There are other, more fundamental abstractions broken in Go. The implementation of segmented stacks in Go breaks the simple abstraction of a stack that most C compilers assume (more on that in another post). The idea that an object can implement an interface without explicitly declaring that fact is foreign to Java: it is impossible to compile Go to standard Java byte codes, because Go's interfaces break the JVM's abstraction.

Ultimately, I think the reason I like all these broken abstractions is that they help you get to a better understanding of the system as a whole. Where before you only saw two different layers, you now begin to see how the layers are related and how they can interact. And every broken abstraction is a chance to see or create a new concept that may not have even been expressible before.

(Comments originally posted via Blogger.)

  • Barry Kelly (March 29, 2010 9:49 AM) It's expressly the job of a compiler to remove abstractions from code.

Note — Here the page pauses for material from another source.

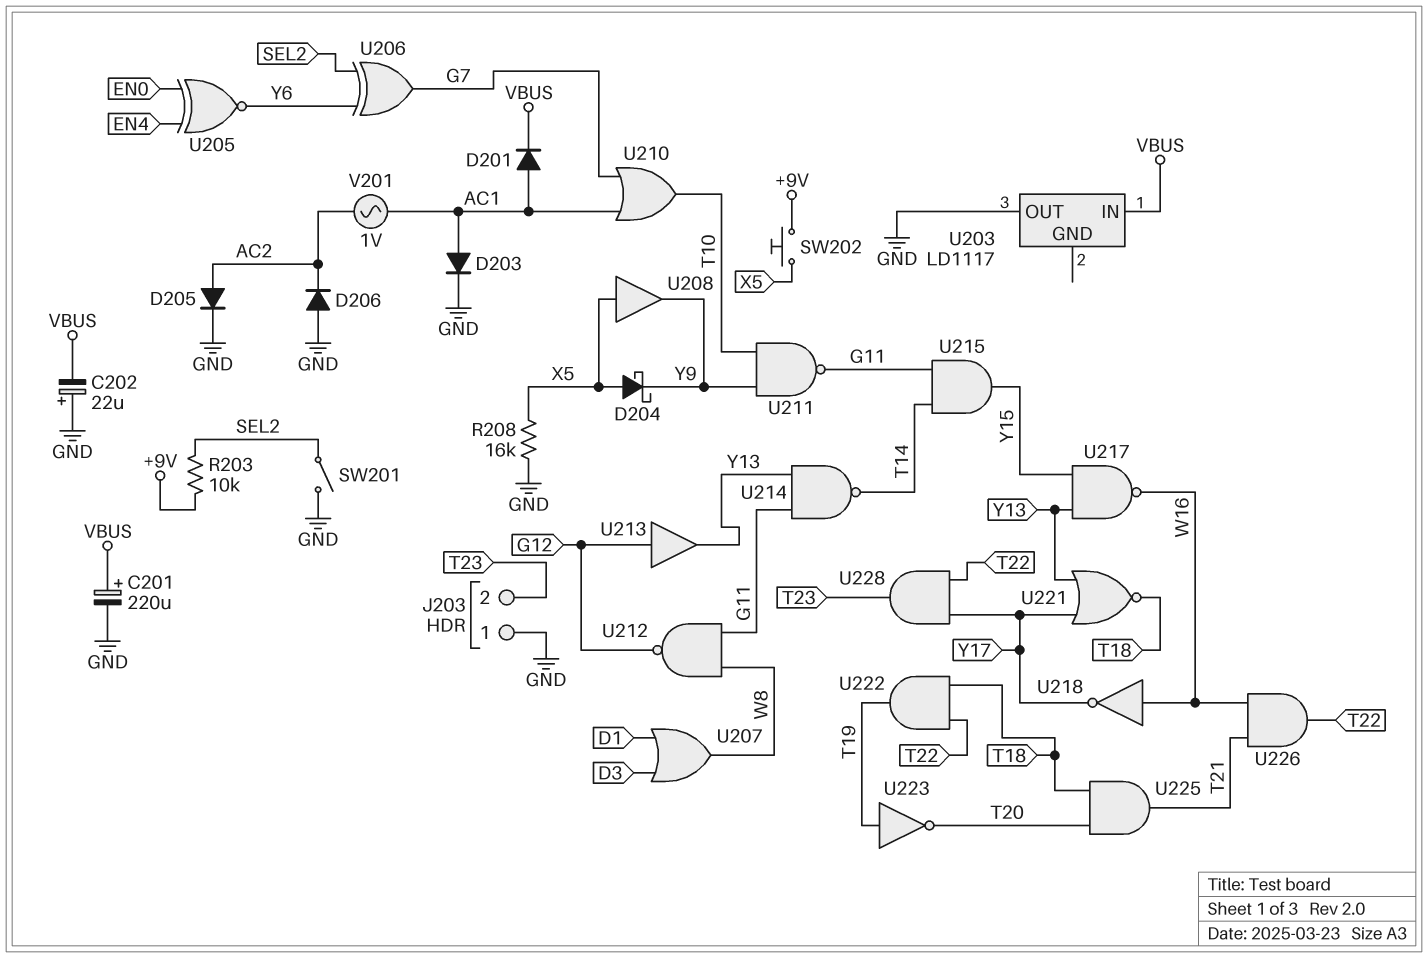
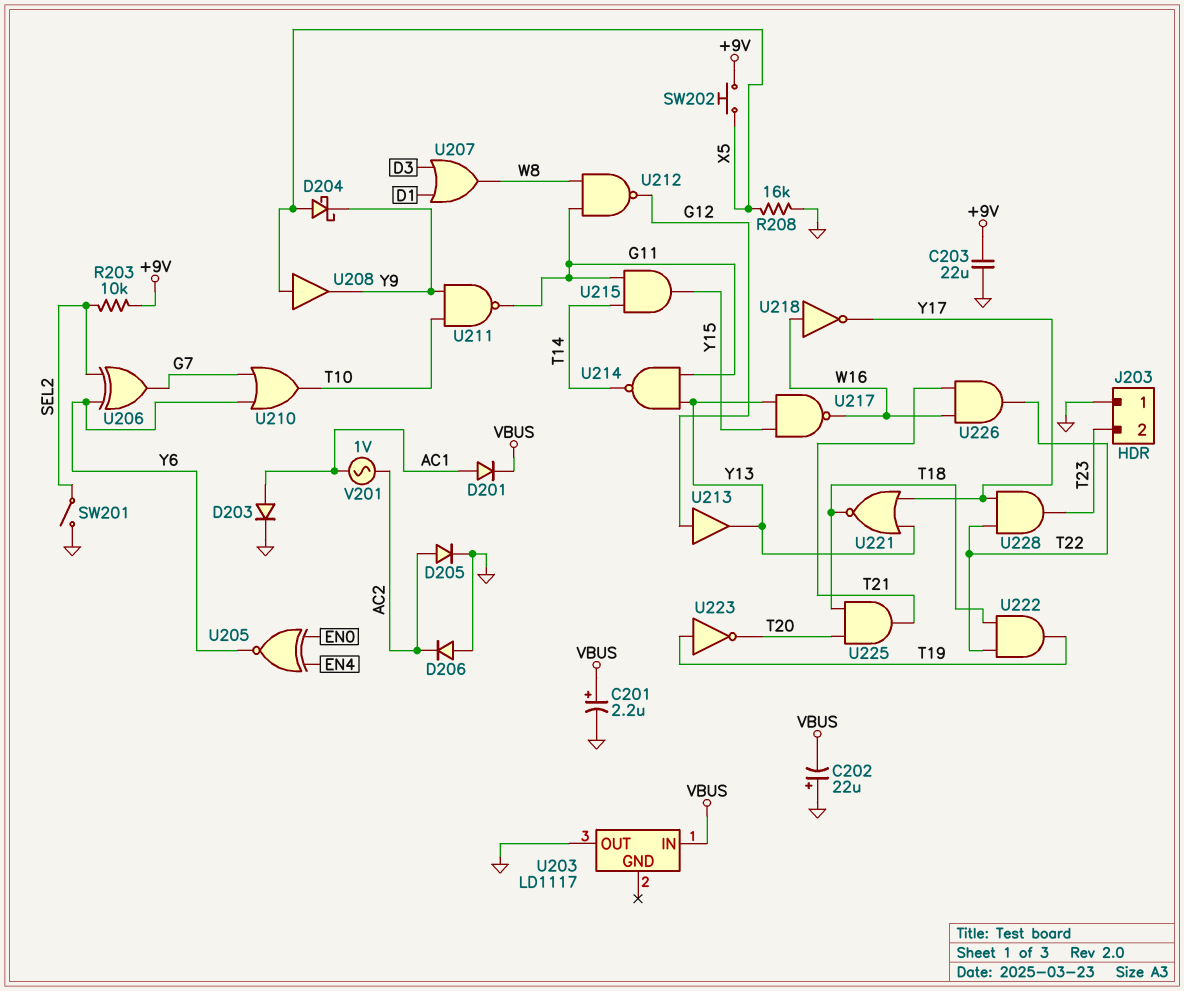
C201: 220uF (plus VBUS, minus GND) -> 2.2uF (plus VBUS, minus GND)
C203: none -> 22uF (+9V, GND)
U210: OR (in AC1, in G7, out T10) -> OR (in G7, in Y6, out T10)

Ultimately it needs to remove all abstractions, until the remaining bitstream is able to signal the hardware to generate the desired effects in the physical world.

    So yes, when you're implementing a compiler, you need to be aware of the fact that it's your job to destroy abstraction, to map it into appropriate layers with as much efficiency as correctness will allow. But that's not the same thing as saying that breaking abstractions is a good thing.

  • Autodidactic Asphyxiation (March 29, 2010 9:57 AM) Are parameters passed on the stack in 64-bit, as well?

    How does the call/ret-5 subterfuge effect the call/ret prediction on modern processors?

  • Russ Cox (March 29, 2010 10:21 AM) @barry: Not a good thing if done all the time, but certainly a good thing once in a while.

    @aa: The fact that f called deferreturn, which called jmpdefer, which is returning straight to f, already broke the RET prediction. Rewinding the CALL instruction doesn't make it any worse. ;-)

  • Peter (May 19, 2010 9:21 PM) I am pretty sure you can compile Go to JVM by messing around with Java interfaces sufficiently. It wouldn't be pretty, that's for sure. :-D

  • IDisposable (January 4, 2011 5:30 PM) Why doesn't the go helper runtime.newproc pop the known-to-be function address and arglist byte-size automatically instead of relying on the call-site to pop them? That would turn this:

    MOVL $1, 0(SP)
    MOVL $2, 4(SP)
    MOVL $3, 8(SP)
    PUSHQ $f(SB)
    PUSHQ $12
    CALL runtime.newproc(SB)
    POPQ AX
    POPQ AX

    into

    MOVL $1, 0(SP)
    MOVL $2, 4(SP)
    MOVL $3, 8(SP)
    PUSHQ $f(SB)
    PUSHQ $12
    CALL runtime.newproc(SB)

    which would be much better on pipeline sizes?

  • Carsten Milkau (May 27, 2011 5:08 AM) I wonder why

    defer <FunctionBody>
    go <FunctionBody>

    haven't been turned into (lexical) synonyms for

    defer func() <FunctionBody> ()
    go func() <FunctionBody> ()

    following the general design pattern of go to avoid boilerplate.

    IMHO this is fairly straightforward and unambiguous, in mind that anonymous functions are closures. The defer and go keywords are prominent enough to remind this is an anonymous function call and not an ordinary block. Still, in many cases that difference doesn't matter, and in those cases the resemblance is even a plus.